Ironie de l’histoire, les coups du destin frappant à la porte que décrit Beethoven lui-même selon son biographe Anton Schinfler, proviendraient en réalité du chant d’un oiseau, le bruant jaune. Ces quatre notes (trois brèves et une longue) donnent à Beethoven la cellule rythmico-mélodique qui va parcourir l’intégralité du premier mouvement (Allegro con brio) et ressurgir enfin, bouclant la boucle, dans un Finale aux tempi suprêmement complexes. Le mouvement constitue un champ de bataille épique entre le mineur explosif du premier thème et celui majeur bien plus doux du second thème, entre ombres et lumière, en une montée en puissance dynamique qui explose en une apothéose grandiose et granitique. Le traitement de la cellule fondatrice (elle revient à plus de 250 reprises dans le mouvement) frise la maniaquerie obsessionnelle et ce, bien au-delà de la symphonie : la même cellule est utilisé dans d’autres partitions de cette période, notamment la Waldstein et le Concerto pour piano n° 4.

L’Andante con moto s’appuie sur les variations d’un thème principal, avec des lignes sinueuses passant d’un pupitre à l’autre, périodiquement scandées par de larges accords, les vents jouant un rôle évident, notamment les cuivres. De façon presque magique, ce thème revêt des lumières sans cesse variées, passant de la tendresse à l’inquiétude sans que son identité soit fondamentalement modifiée. C’est sans doute dans ce volet que la Symphonie n° 5 affirme sa parenté avec la « Pastorale », l’horizontalité prenant momentanément le pas sur la verticalité.

Après cet épisode de calme relatif, le troisième mouvement, Allegro, retrouve une motricité qui, dès lors, ne cessera plus de s’affirmer.
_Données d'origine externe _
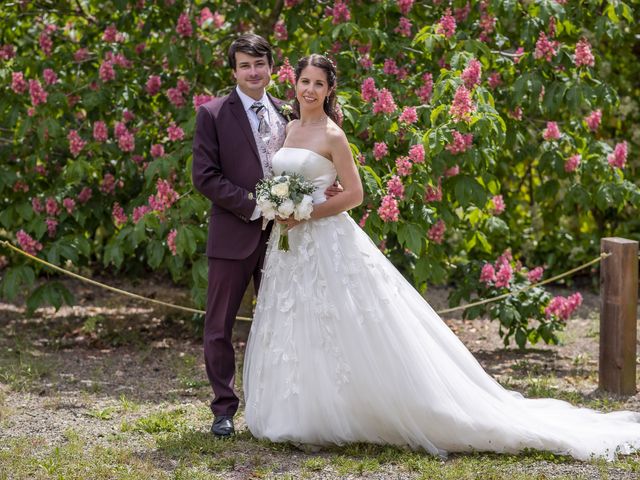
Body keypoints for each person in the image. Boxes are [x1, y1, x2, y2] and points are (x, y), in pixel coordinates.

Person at [242, 54, 640, 461]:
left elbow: (355, 194)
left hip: (323, 238)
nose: (308, 90)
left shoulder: (333, 135)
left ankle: (349, 412)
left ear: (329, 91)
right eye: (304, 81)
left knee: (336, 321)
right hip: (289, 248)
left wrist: (304, 211)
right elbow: (283, 179)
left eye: (318, 84)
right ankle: (297, 410)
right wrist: (282, 206)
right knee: (298, 320)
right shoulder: (288, 127)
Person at [192, 35, 340, 438]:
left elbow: (305, 167)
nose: (253, 72)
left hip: (284, 240)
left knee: (282, 322)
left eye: (260, 64)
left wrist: (317, 193)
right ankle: (223, 409)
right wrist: (257, 206)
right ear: (234, 71)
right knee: (219, 326)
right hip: (233, 235)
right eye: (244, 66)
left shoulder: (288, 115)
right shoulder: (213, 114)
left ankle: (278, 408)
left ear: (273, 68)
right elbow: (204, 177)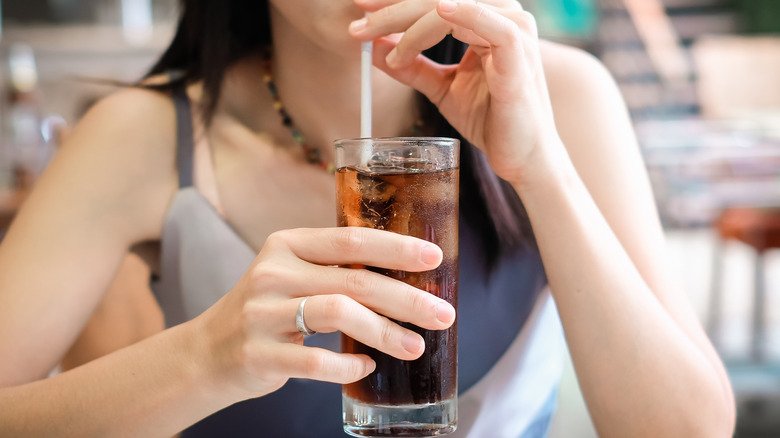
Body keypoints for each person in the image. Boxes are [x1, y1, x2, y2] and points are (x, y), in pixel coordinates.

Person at [0, 0, 735, 436]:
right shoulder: (142, 134)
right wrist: (203, 360)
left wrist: (540, 168)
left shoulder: (561, 97)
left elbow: (690, 429)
Dans la partie centrale de ce scherzo qui refuse d’en porter le nom, Beethoven fait un usage saisissant de la fugue, ou plutôt du fugato, procédé qui pour le compositeur permet une accélération soudaine de la temporalité. Plus généralement, on retrouve le travail thématique obsessionnel du premier mouvement qui permet à Beethoven d’enchaîner sans interruption avec le quatrième et dernier mouvement, Allegro lui aussi. Signe que Beethoven réfléchissait minutieusement sur ce type de transition, les deux derniers mouvements de la Sonate « Waldstein » sont également enchaînés.

Grandiose dans son élan et sa majesté sonore (une flûte piccolo, un contrebasson et surtout, chose tout à fait inhabituelle, trois trombones viennent grossir les effectifs), ce Finale apporte plusieurs « bizarreries ». Après l’éclat initial, le bref retour du troisième mouvement après le développement prend l’auditeur totalement par surprise. Plus encore, Beethoven ménage une « fausse fin » : alors que l’on croit parvenir au bout du périple, un irrésistible accelerando dans la coda modifie complètement l’identité esthétique du mouvement en une frénésie encore plus grande qu’auparavant.
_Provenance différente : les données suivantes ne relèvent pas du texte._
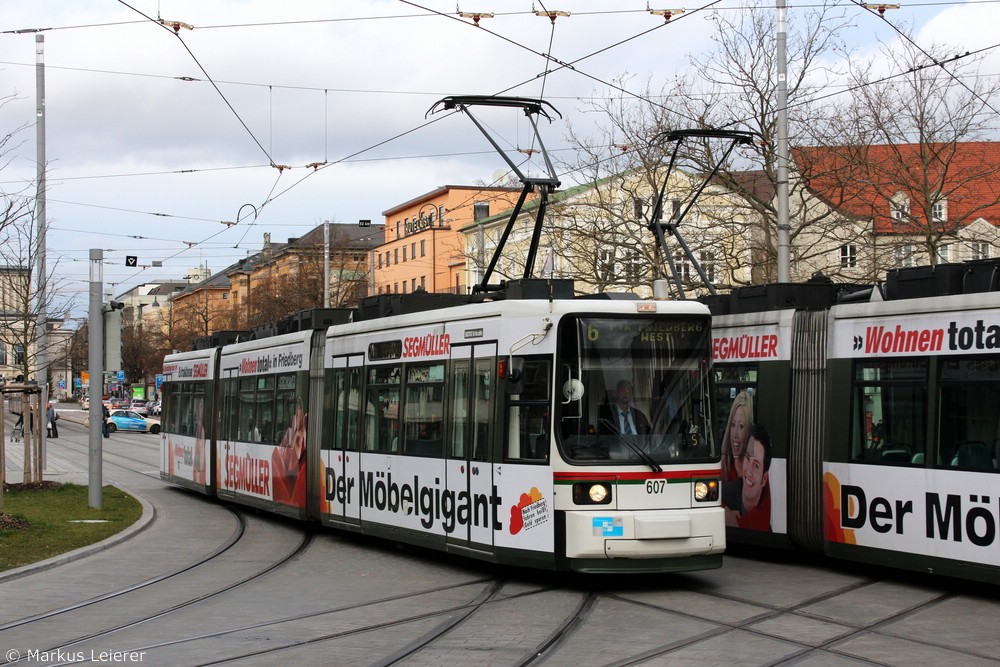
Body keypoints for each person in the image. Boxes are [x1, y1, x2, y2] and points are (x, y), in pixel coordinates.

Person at [723, 423, 772, 531]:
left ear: (764, 479)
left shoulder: (766, 526)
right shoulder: (723, 495)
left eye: (756, 465)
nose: (748, 471)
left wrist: (737, 522)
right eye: (747, 458)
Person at [720, 391, 753, 482]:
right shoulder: (722, 466)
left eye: (741, 426)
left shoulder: (756, 471)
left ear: (749, 430)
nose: (735, 435)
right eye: (733, 425)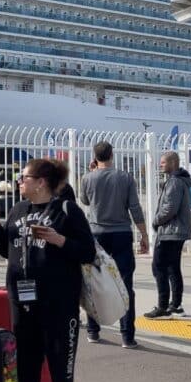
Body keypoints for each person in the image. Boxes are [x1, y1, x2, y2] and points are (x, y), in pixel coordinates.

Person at [0, 158, 96, 382]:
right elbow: (8, 250)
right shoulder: (18, 210)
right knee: (26, 371)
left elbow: (88, 252)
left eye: (23, 178)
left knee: (61, 374)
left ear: (41, 182)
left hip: (58, 306)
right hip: (23, 304)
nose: (18, 182)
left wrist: (60, 240)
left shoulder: (66, 211)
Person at [80, 141, 149, 347]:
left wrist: (92, 174)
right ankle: (127, 335)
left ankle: (93, 331)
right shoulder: (125, 178)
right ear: (112, 155)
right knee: (125, 284)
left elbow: (85, 201)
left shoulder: (87, 178)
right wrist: (144, 234)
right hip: (121, 233)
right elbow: (135, 208)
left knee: (95, 283)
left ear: (95, 156)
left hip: (96, 234)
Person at [145, 151, 191, 319]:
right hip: (177, 232)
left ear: (173, 163)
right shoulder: (181, 181)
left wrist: (156, 221)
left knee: (158, 266)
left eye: (163, 162)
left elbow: (169, 209)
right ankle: (176, 305)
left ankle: (163, 306)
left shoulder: (174, 182)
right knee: (173, 268)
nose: (161, 165)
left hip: (170, 232)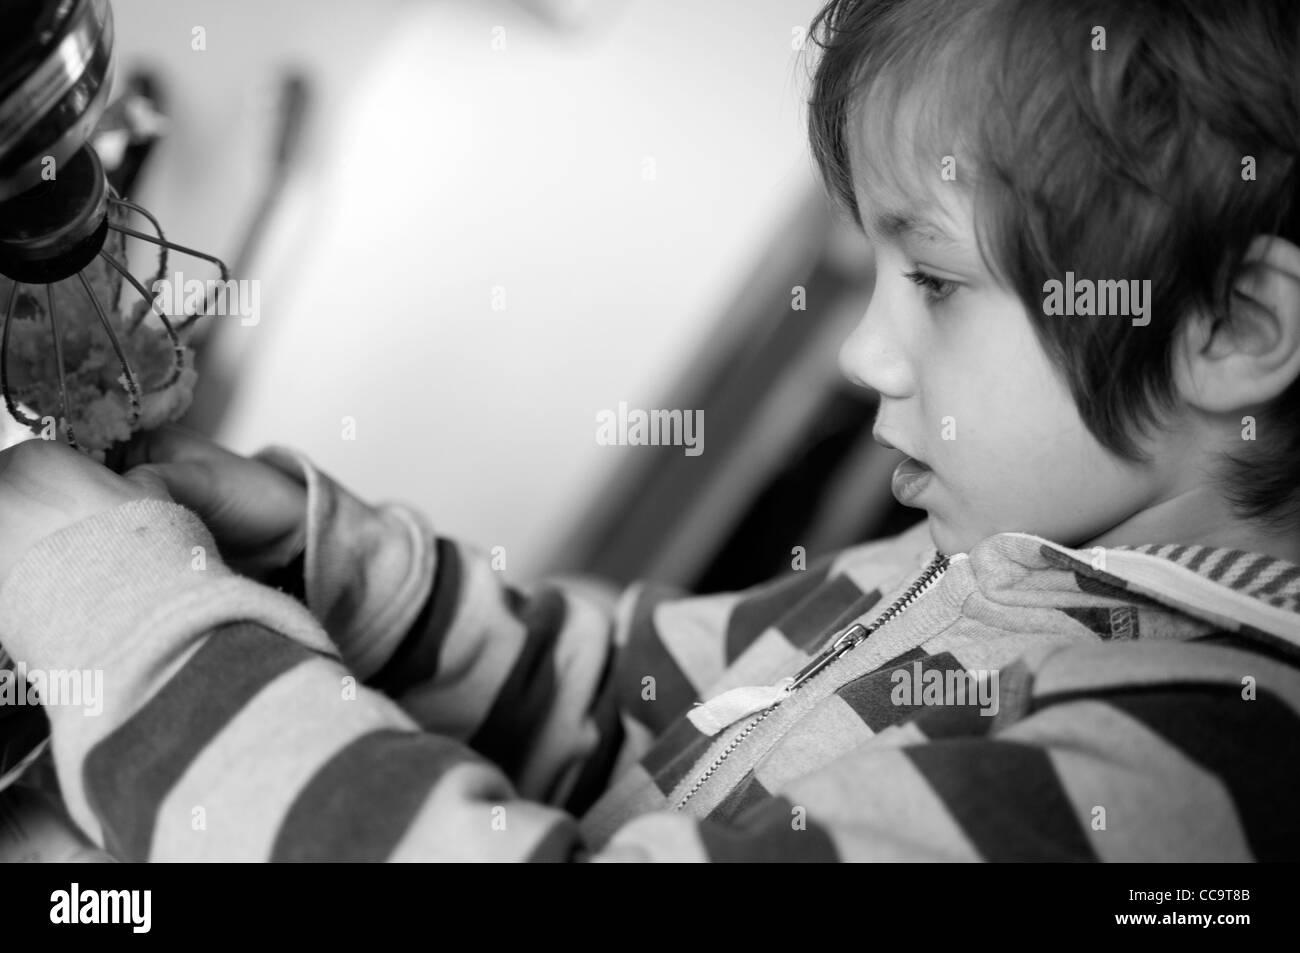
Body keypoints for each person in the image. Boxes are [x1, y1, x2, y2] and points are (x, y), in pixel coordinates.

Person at [0, 0, 1297, 861]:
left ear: (1234, 329)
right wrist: (337, 568)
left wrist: (129, 626)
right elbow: (628, 700)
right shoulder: (965, 566)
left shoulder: (1183, 784)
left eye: (940, 284)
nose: (863, 356)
Dans ses Mémoires, Hector Berlioz raconte avec une jubilation non dénuée d’esprit vindicatif, l’état d’exaltation et d’épuisement de son professeur Jean-François Lesueur, pourtant réfractaire à la musique de Beethoven, après l’exécution de la symphonie au Conservatoire en 1828. Deux siècles après, c’est le même état d’esprit qui habite les auditeurs, signe que la Symphonie n° 5 n’a rien perdu de son impact et il est fort à parier qu’il en sera de même dans deux cents ans.